- Directed by: Harry Basil
- Written by: Lance Kinsey Peter Nelson Byron Jelden Gene Quintano
- Produced by: Moshe Diamant Frank Hübner Andrew Stevens
- Starring: Matthew Modine Roma Downey
- Cinematography: Michael Goi
- Edited by: Stephen Adrianson John Grover
- Music by: Ceiri Torjussen
- Production company: Franchise Pictures
- Distributed by: Warner Bros. Pictures
- Release date: September 17, 2004;
- Running time: 94 minutes
- Countries: United States Germany
- Language: English
- Budget: $30 million

= Funky Monkey (film) =

Funky Monkey is a 2004 comedy film starring Matthew Modine, Seth Adkins and Roma Downey. It is written by Lance Kinsey and Peter Nelson. It is directed by Harry Basil. The plot centers around boy genius, Michael Dean (Adkins), who teams up with a super-talented chimpanzee and his caretaker (Modine) to take down an animal testing lab.

==Plot==
The story is about Alec McCall (Matthew Modine), a spy, who teams up with Clements, a chimp, to save the day. He has a change of heart when his boss, Flick, turns out to be bad and wants to perform experiments on the chimp. These experiments are to create chimp soldiers for the highest bidder.

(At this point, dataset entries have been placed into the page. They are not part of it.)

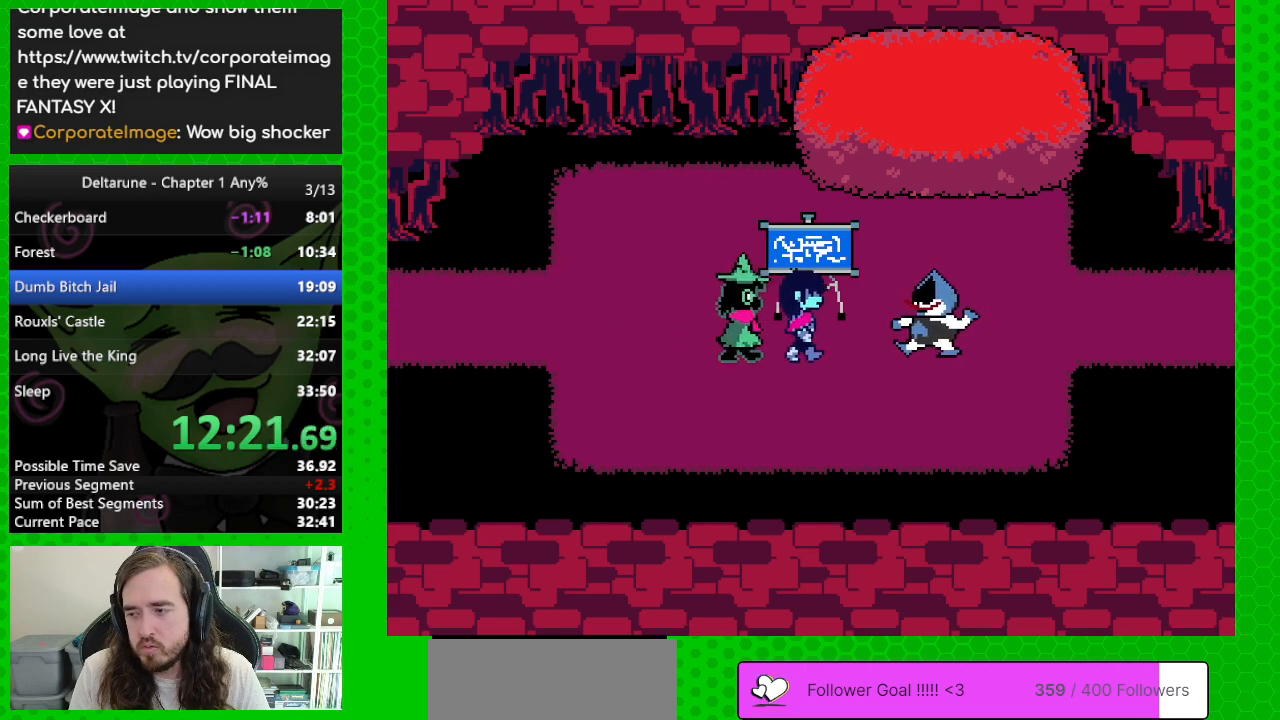
{"keys": [], "events": [[50, "return", "down"], [50, "z", "up"], [83, "return", "up"], [133, "z", "down"], [183, "return", "down"], [233, "z", "up"], [283, "return", "up"], [317, "return", "down"], [317, "z", "down"], [417, "return", "up"], [467, "z", "up"]]}
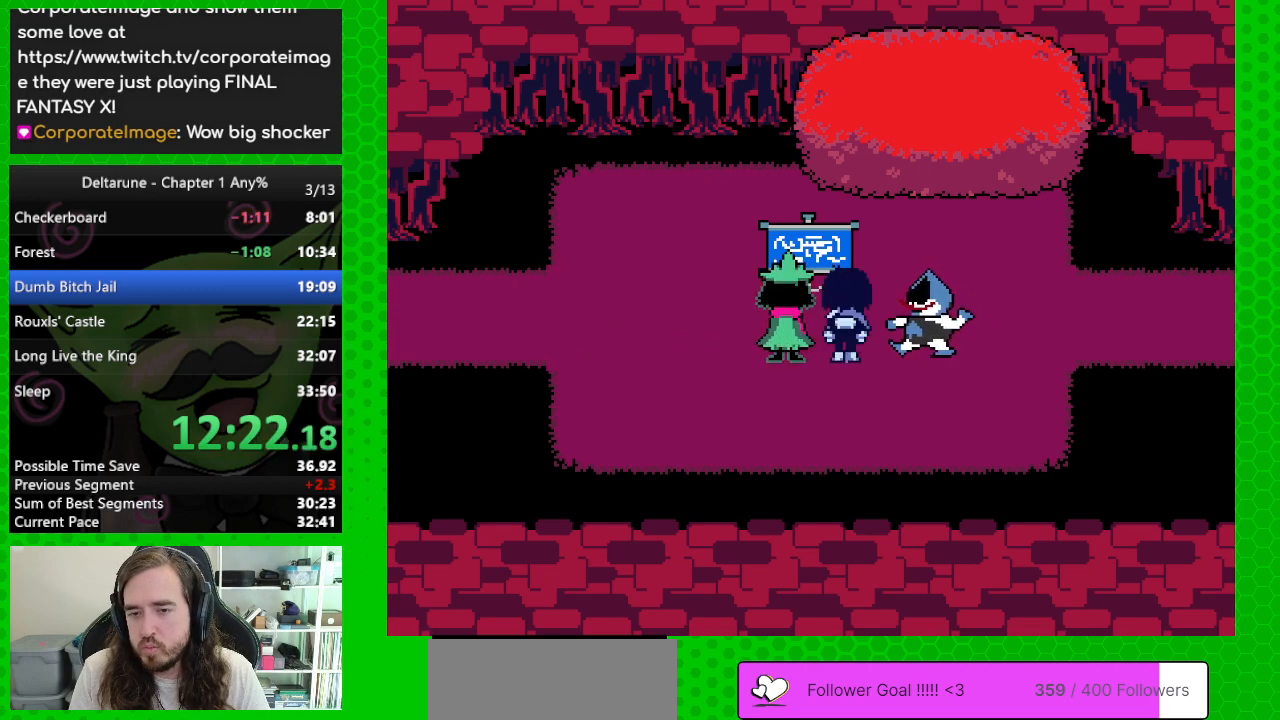
{"keys": ["return", "z"], "events": [[17, "return", "down"], [17, "z", "down"], [67, "return", "up"], [150, "return", "down"], [150, "z", "up"], [200, "z", "down"], [250, "return", "up"], [300, "return", "down"], [333, "return", "up"], [333, "z", "up"], [433, "return", "down"], [433, "z", "down"]]}
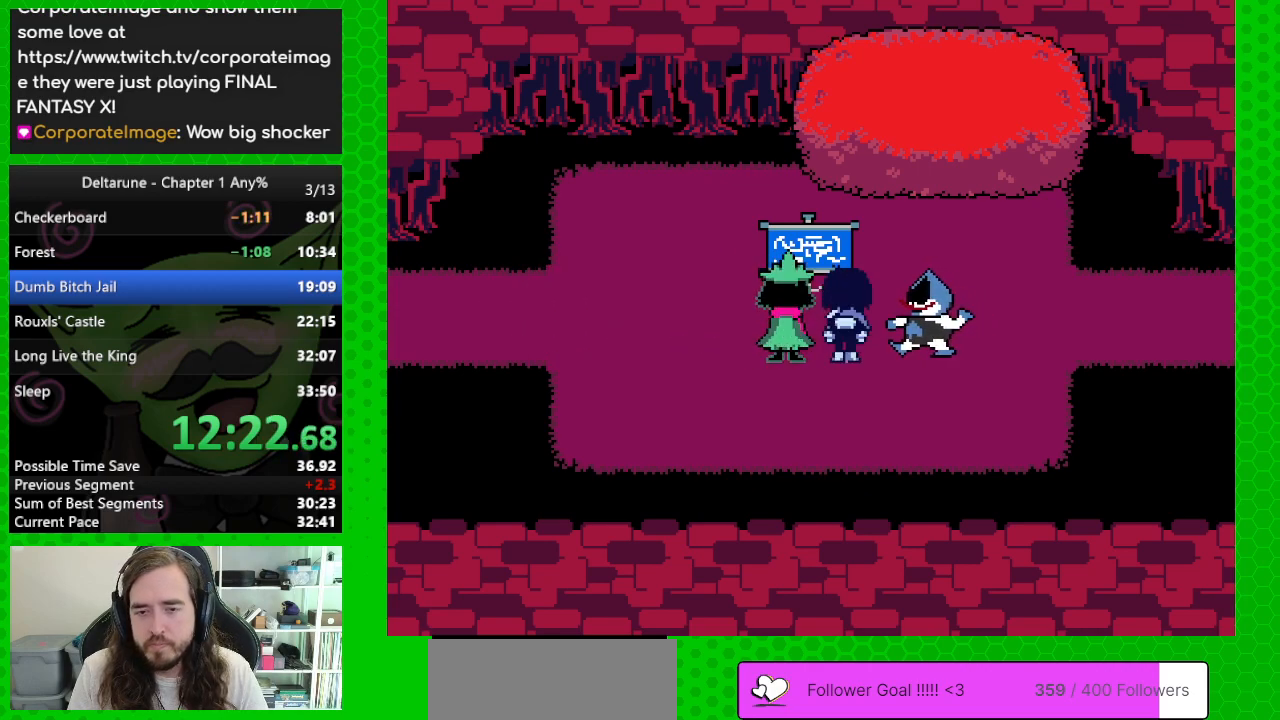
{"keys": [], "events": [[33, "return", "up"], [67, "z", "up"], [117, "return", "down"], [117, "z", "down"], [167, "return", "up"], [267, "return", "down"], [267, "z", "up"], [317, "return", "up"], [317, "z", "down"], [400, "return", "down"], [450, "z", "up"], [500, "return", "up"]]}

McCall takes Clements away on the run to his hometown, where they meet a 13-year-old genius boy named Michael (Seth Adkins). Michael wants to impress a girl by playing on the football team. The coach (Jeffrey Tambor) allows him on the team only if he tutors the star players who are on the brink of being kicked off due to bad grades. Meanwhile, Flick sends his goons out to find the chimp. Michael's single mom, Megan (Roma Downey), a computer programmer, has her eye on McCall, who rents out a room from her. She does not know about Clements, but Michael does.

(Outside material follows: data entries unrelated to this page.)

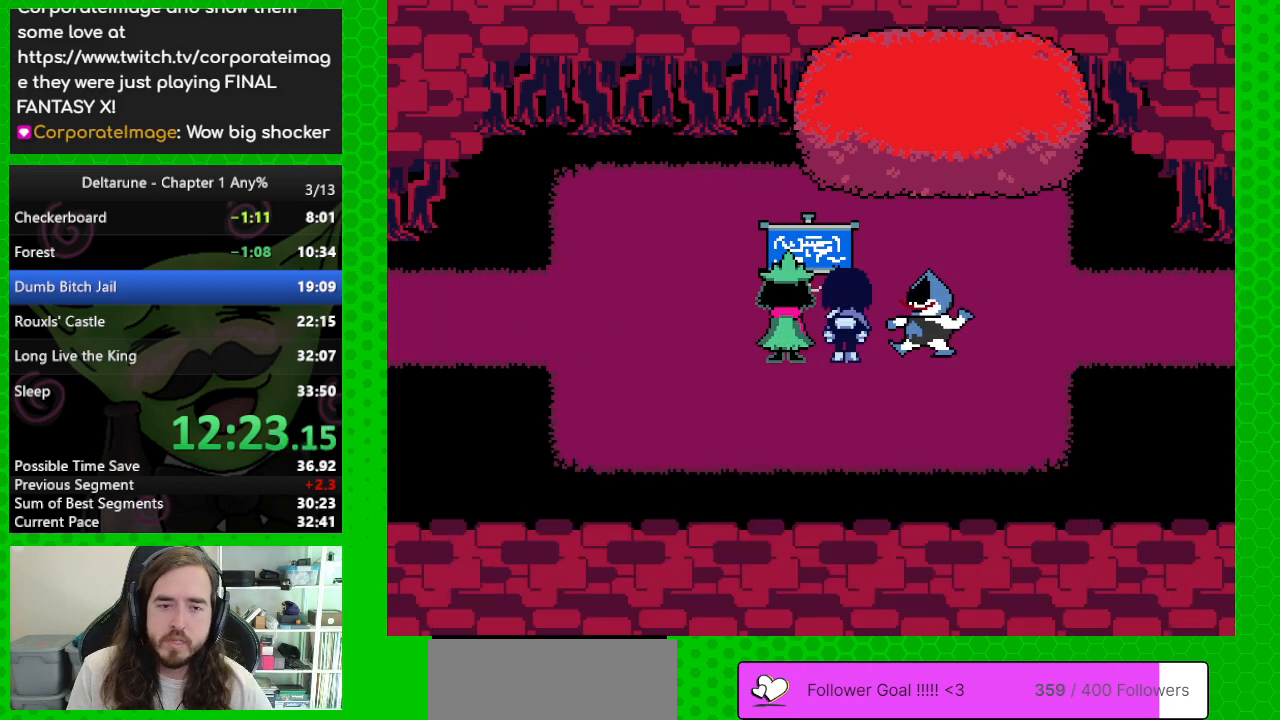
{"keys": ["z"], "events": [[50, "return", "down"], [50, "z", "down"], [133, "return", "up"], [133, "z", "up"], [233, "return", "down"], [233, "z", "down"], [283, "return", "up"], [317, "z", "up"], [367, "return", "down"], [417, "z", "down"], [467, "return", "up"]]}
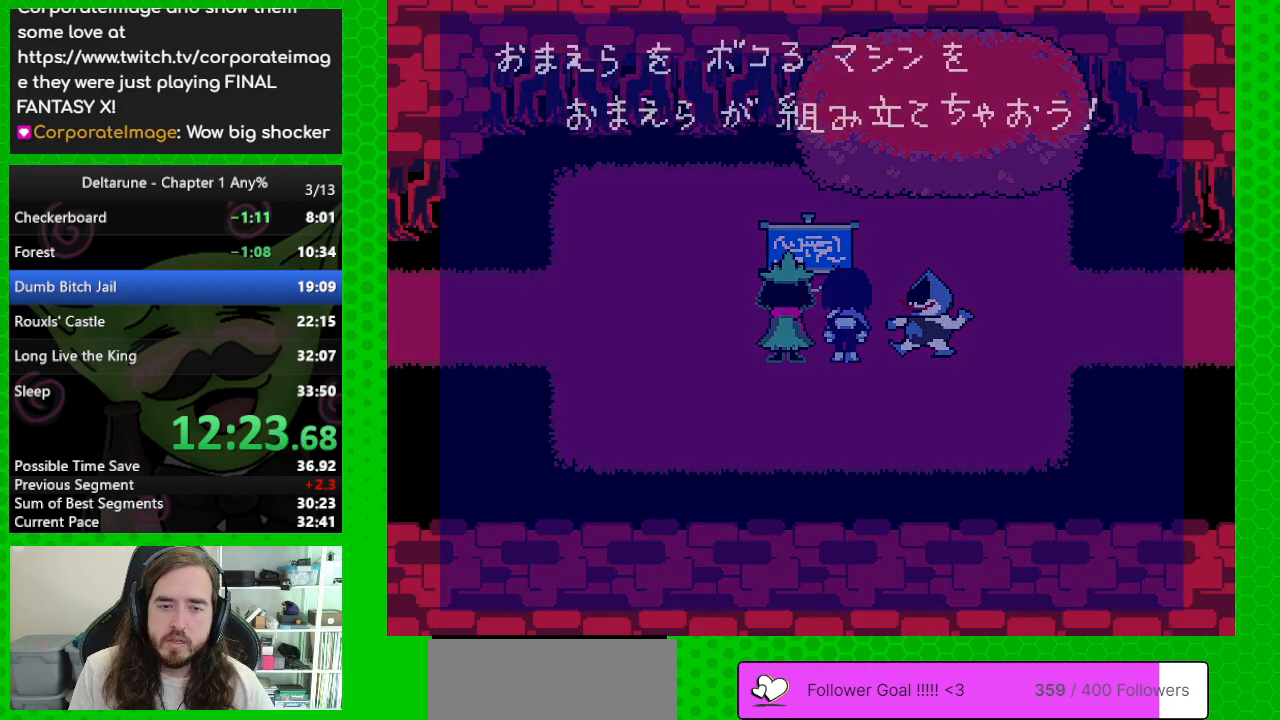
{"keys": [], "events": [[17, "return", "down"], [17, "z", "up"], [100, "return", "up"], [150, "z", "down"], [200, "return", "down"], [200, "z", "up"], [300, "return", "up"], [333, "z", "down"], [383, "return", "down"], [433, "return", "up"], [433, "z", "up"]]}
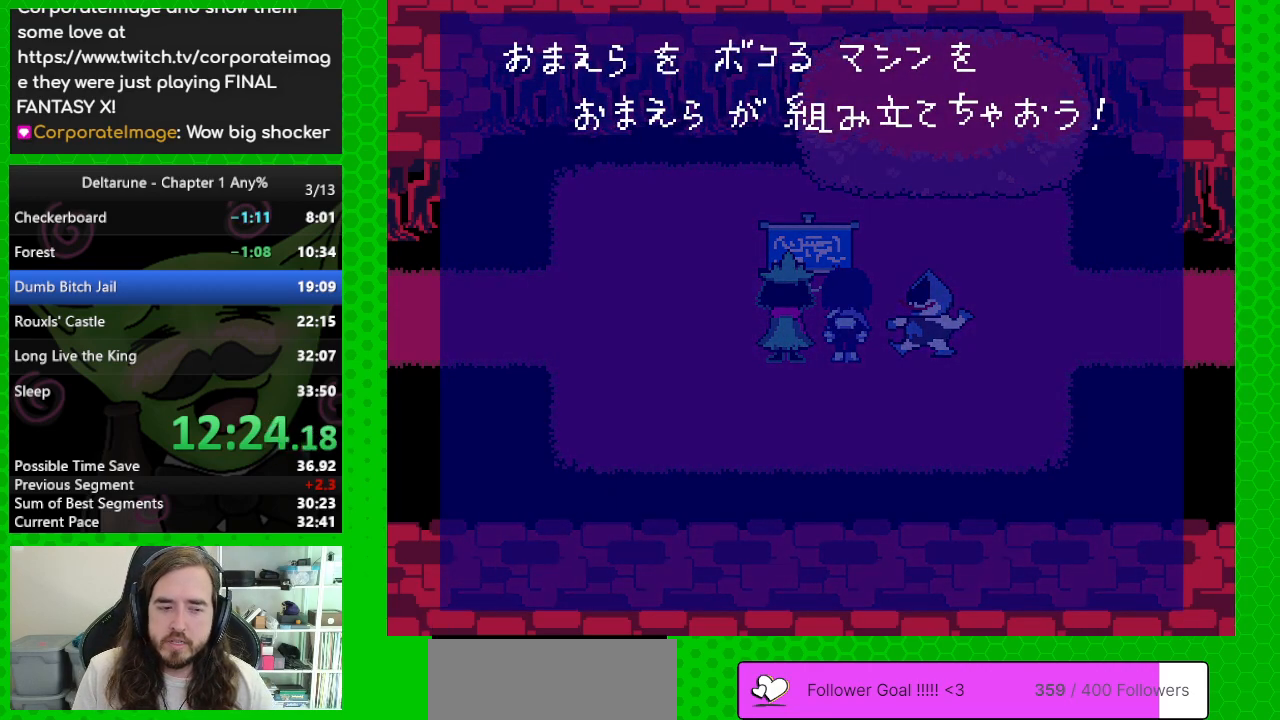
{"keys": [], "events": [[33, "return", "down"], [33, "z", "down"], [117, "return", "up"], [117, "z", "up"], [217, "return", "down"], [217, "z", "down"], [267, "return", "up"], [300, "z", "up"], [350, "return", "down"], [400, "z", "down"], [450, "return", "up"], [500, "z", "up"]]}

After the goons fail to get the chimp, Flick goes to get Clements himself by breaking in and gassing Clements and Michael. Flick takes them back to his headquarters so the doctor (Gilbert Gottfried) can perform his experiments. McCall rescues them and they head back for the Homecoming football game. Soon the bad guys show up and dress as football players to play in the game and get Clements. Clements and McCall join the team to stop Flick from winning. Michael wins the game, and Flick and his henchmen are arrested for animal cruelty.

==Production==
In December 2001, Development of the film was first announced with ApolloMedia stating their intention to produce Karate Chimps, a $25 million family-oriented action comedy about a simian trained in the martial arts which Gene Quintano would write and direct. An alternate titled considered while the film was in production was A Hairy Tale.

==Release==
Funky Monkey was released straight-to-video.